*** Begin section ***
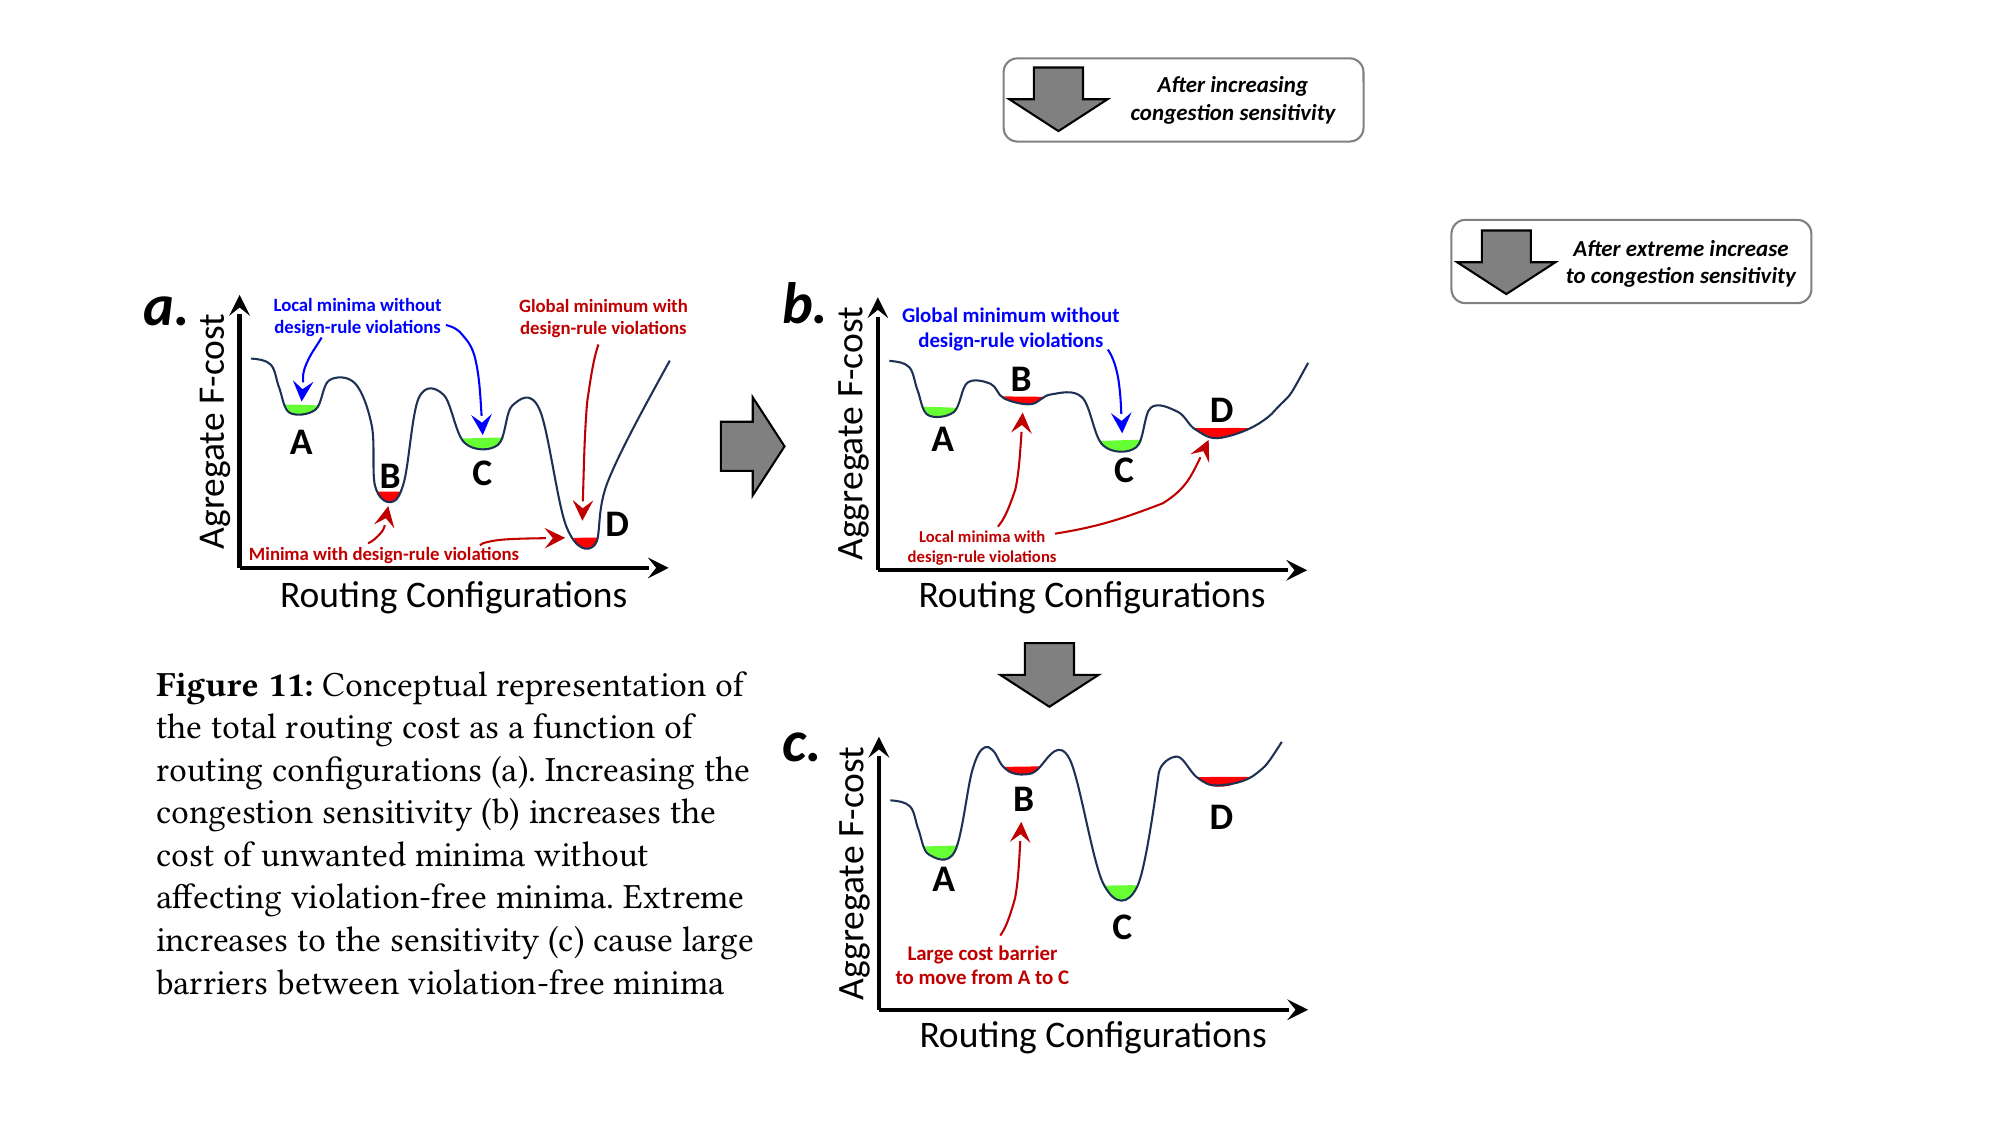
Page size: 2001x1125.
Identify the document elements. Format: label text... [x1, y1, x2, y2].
*** End section ***
*** Begin section ***
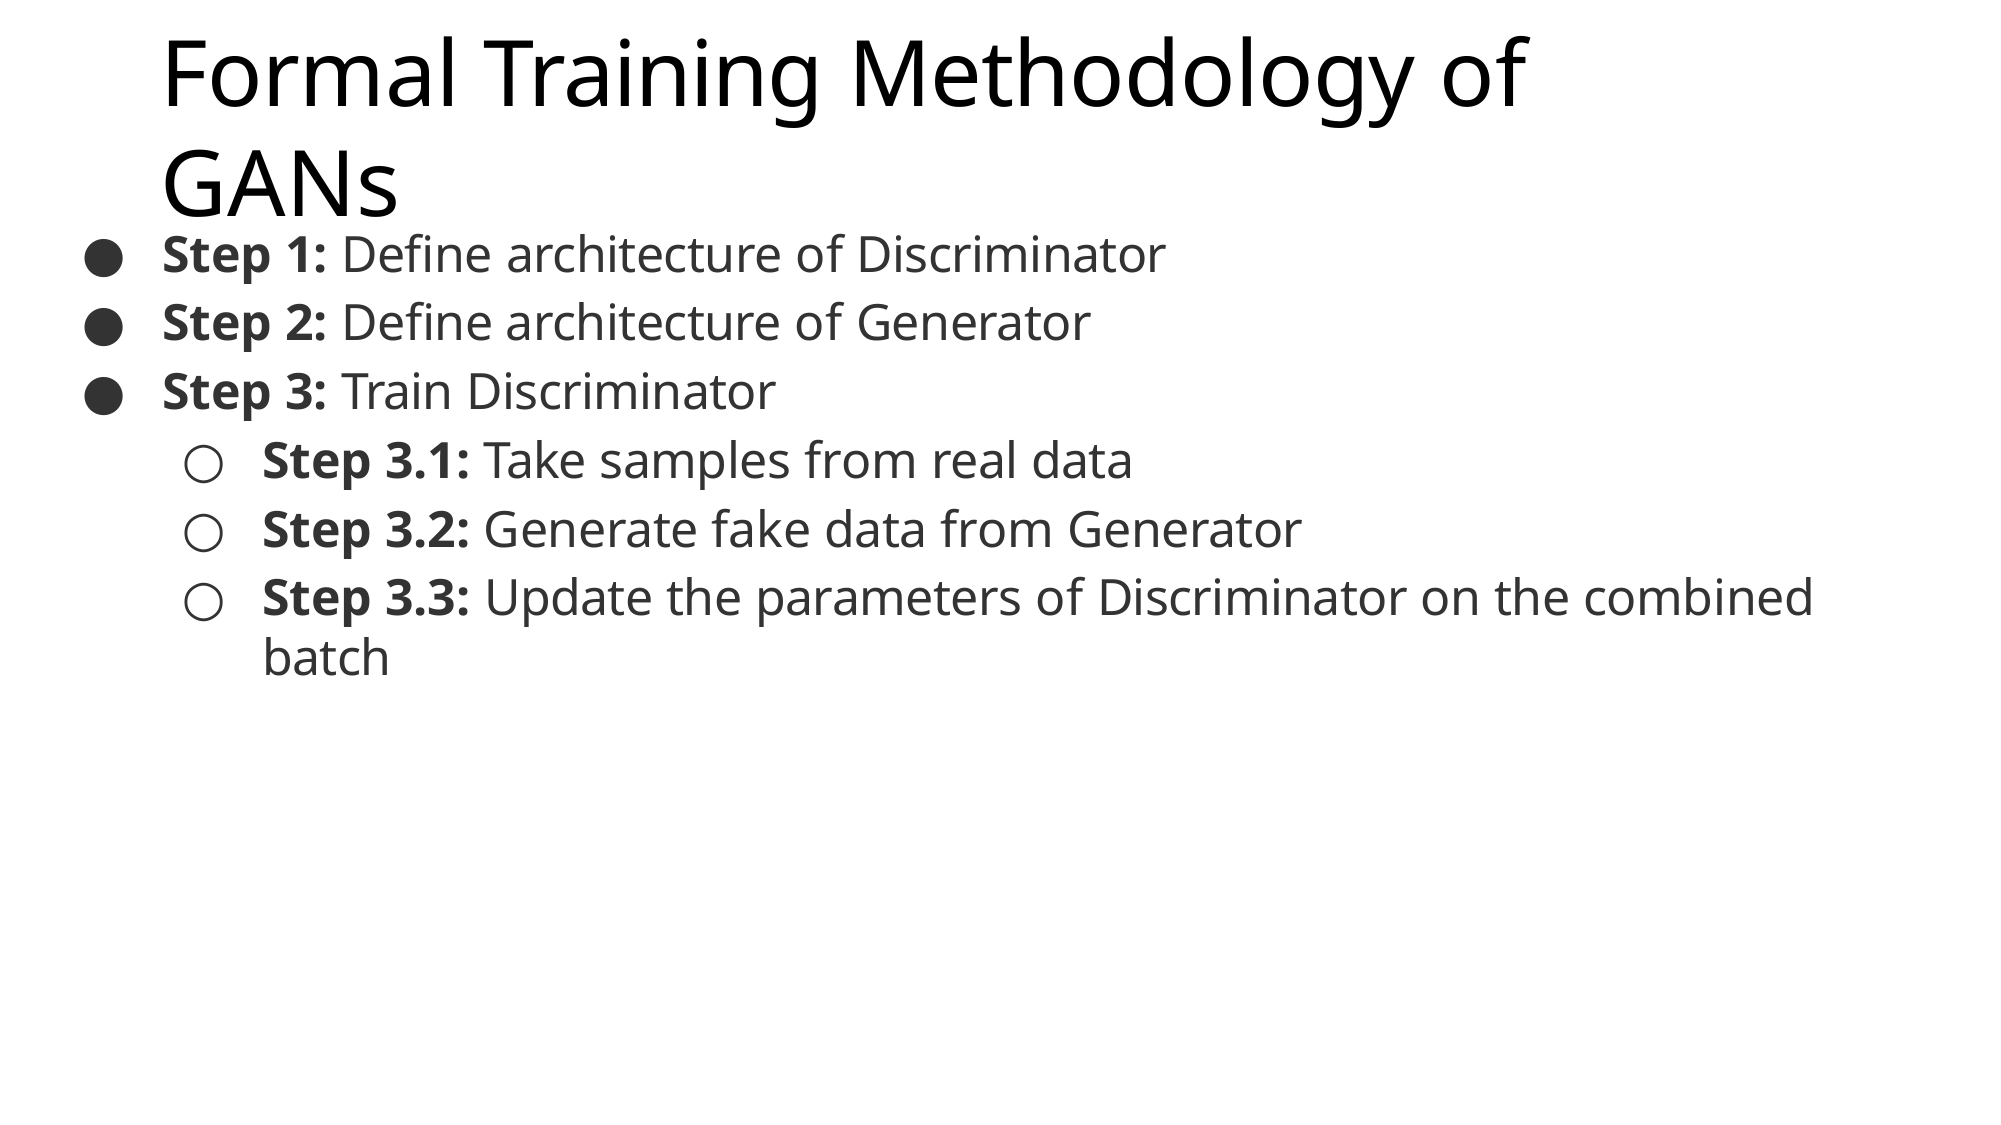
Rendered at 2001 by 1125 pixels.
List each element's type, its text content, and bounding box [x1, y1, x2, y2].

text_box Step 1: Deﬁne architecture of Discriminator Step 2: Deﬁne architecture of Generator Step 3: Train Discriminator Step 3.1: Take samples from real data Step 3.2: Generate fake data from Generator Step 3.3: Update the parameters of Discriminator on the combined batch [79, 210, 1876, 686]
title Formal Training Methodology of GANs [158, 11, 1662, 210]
*** End section ***
| What is being asked |
Both the line containing "Page size: 2001x1125." and the line containing "Identify the document" belong in the answer. Print them and every line above that falls between them exactly, and no others.

| The answer |
Page size: 2001x1125.
Identify the document elements. Format: label text... [x1, y1, x2, y2].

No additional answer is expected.